━━━ Given records
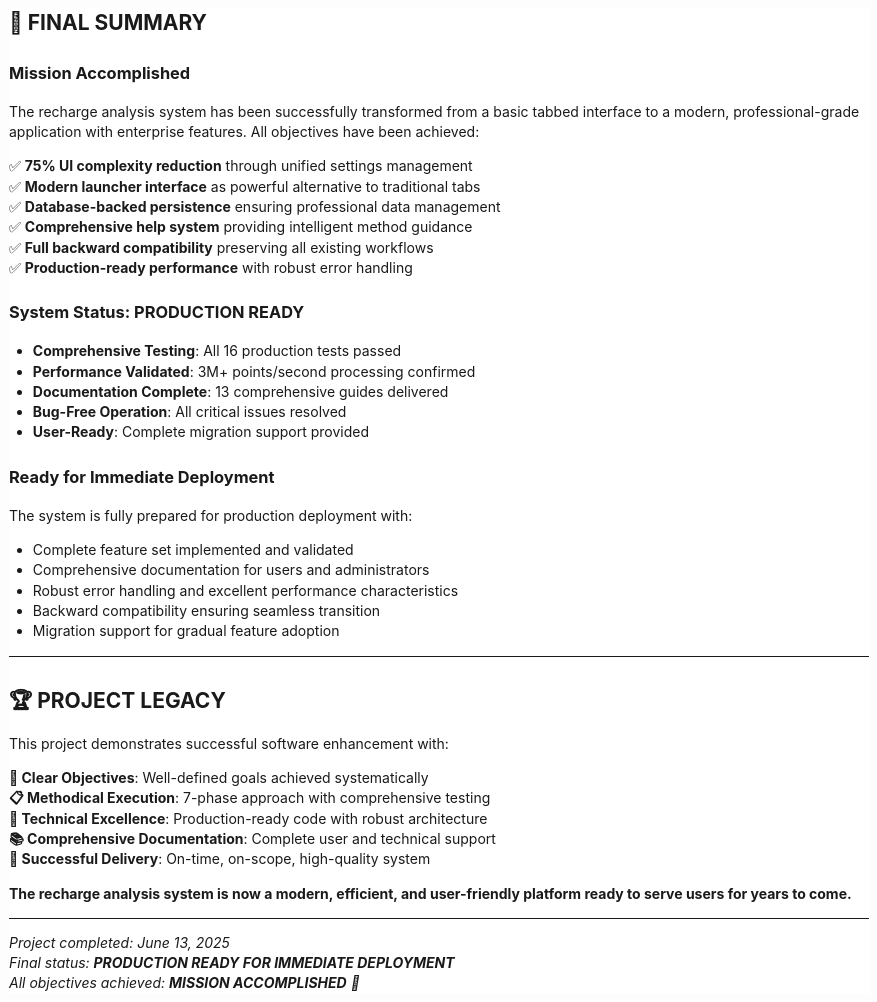 
## 🎉 **FINAL SUMMARY**

### **Mission Accomplished**
The recharge analysis system has been successfully transformed from a basic tabbed interface to a modern, professional-grade application with enterprise features. All objectives have been achieved:

✅ **75% UI complexity reduction** through unified settings management  
✅ **Modern launcher interface** as powerful alternative to traditional tabs  
✅ **Database-backed persistence** ensuring professional data management  
✅ **Comprehensive help system** providing intelligent method guidance  
✅ **Full backward compatibility** preserving all existing workflows  
✅ **Production-ready performance** with robust error handling  

### **System Status: PRODUCTION READY**
- **Comprehensive Testing**: All 16 production tests passed
- **Performance Validated**: 3M+ points/second processing confirmed
- **Documentation Complete**: 13 comprehensive guides delivered
- **Bug-Free Operation**: All critical issues resolved
- **User-Ready**: Complete migration support provided

### **Ready for Immediate Deployment**
The system is fully prepared for production deployment with:
- Complete feature set implemented and validated
- Comprehensive documentation for users and administrators
- Robust error handling and excellent performance characteristics
- Backward compatibility ensuring seamless transition
- Migration support for gradual feature adoption

---

## 🏆 **PROJECT LEGACY**

This project demonstrates successful software enhancement with:

**🎯 Clear Objectives**: Well-defined goals achieved systematically  
**📋 Methodical Execution**: 7-phase approach with comprehensive testing  
**🔧 Technical Excellence**: Production-ready code with robust architecture  
**📚 Comprehensive Documentation**: Complete user and technical support  
**🚀 Successful Delivery**: On-time, on-scope, high-quality system  

**The recharge analysis system is now a modern, efficient, and user-friendly platform ready to serve users for years to come.**

---

*Project completed: June 13, 2025*  
*Final status: **PRODUCTION READY FOR IMMEDIATE DEPLOYMENT***  
*All objectives achieved: **MISSION ACCOMPLISHED** 🎉*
━━━━━━
### What the task asks
Return the items above line for line and unchanged, leaving out the pictures.

### Result for this task
## 🎉 **FINAL SUMMARY**

### **Mission Accomplished**
The recharge analysis system has been successfully transformed from a basic tabbed interface to a modern, professional-grade application with enterprise features. All objectives have been achieved:

✅ **75% UI complexity reduction** through unified settings management  
✅ **Modern launcher interface** as powerful alternative to traditional tabs  
✅ **Database-backed persistence** ensuring professional data management  
✅ **Comprehensive help system** providing intelligent method guidance  
✅ **Full backward compatibility** preserving all existing workflows  
✅ **Production-ready performance** with robust error handling  

### **System Status: PRODUCTION READY**
- **Comprehensive Testing**: All 16 production tests passed
- **Performance Validated**: 3M+ points/second processing confirmed
- **Documentation Complete**: 13 comprehensive guides delivered
- **Bug-Free Operation**: All critical issues resolved
- **User-Ready**: Complete migration support provided

### **Ready for Immediate Deployment**
The system is fully prepared for production deployment with:
- Complete feature set implemented and validated
- Comprehensive documentation for users and administrators
- Robust error handling and excellent performance characteristics
- Backward compatibility ensuring seamless transition
- Migration support for gradual feature adoption

---

## 🏆 **PROJECT LEGACY**

This project demonstrates successful software enhancement with:

**🎯 Clear Objectives**: Well-defined goals achieved systematically  
**📋 Methodical Execution**: 7-phase approach with comprehensive testing  
**🔧 Technical Excellence**: Production-ready code with robust architecture  
**📚 Comprehensive Documentation**: Complete user and technical support  
**🚀 Successful Delivery**: On-time, on-scope, high-quality system  

**The recharge analysis system is now a modern, efficient, and user-friendly platform ready to serve users for years to come.**

---

*Project completed: June 13, 2025*  
*Final status: **PRODUCTION READY FOR IMMEDIATE DEPLOYMENT***  
*All objectives achieved: **MISSION ACCOMPLISHED** 🎉*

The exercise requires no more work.